• EXERCISE: Scan the listing for the word "vertebra" and give the number of lines where it appears, with no other text.

GIVEN DATA below:

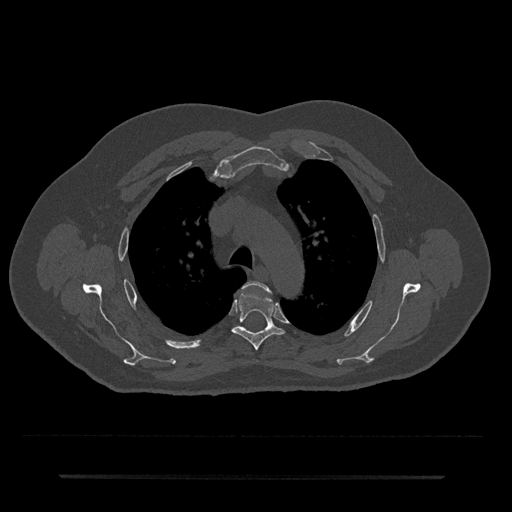
CT including the spine, one axial slice. Slice 529 of 797 in the series (ordered by position). Bone window (W 1800 / L 400 HU). 0.5 mm slice thickness. 512 × 512 image matrix, field of view 437 × 437 mm. Male patient, age 69 years. Case-level facts recorded for this patient, not image findings: primary cancer: prostate.
Outlined on this slice (semi-automatic segmentation, software-assisted and operator-edited):
- T3 vertebra: bounding box <242,281,270,293> (left, top, right, bottom; pixels)
- T4 vertebra: <233,292,285,350>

End of GIVEN DATA.

• SOLVED EXERCISE: 2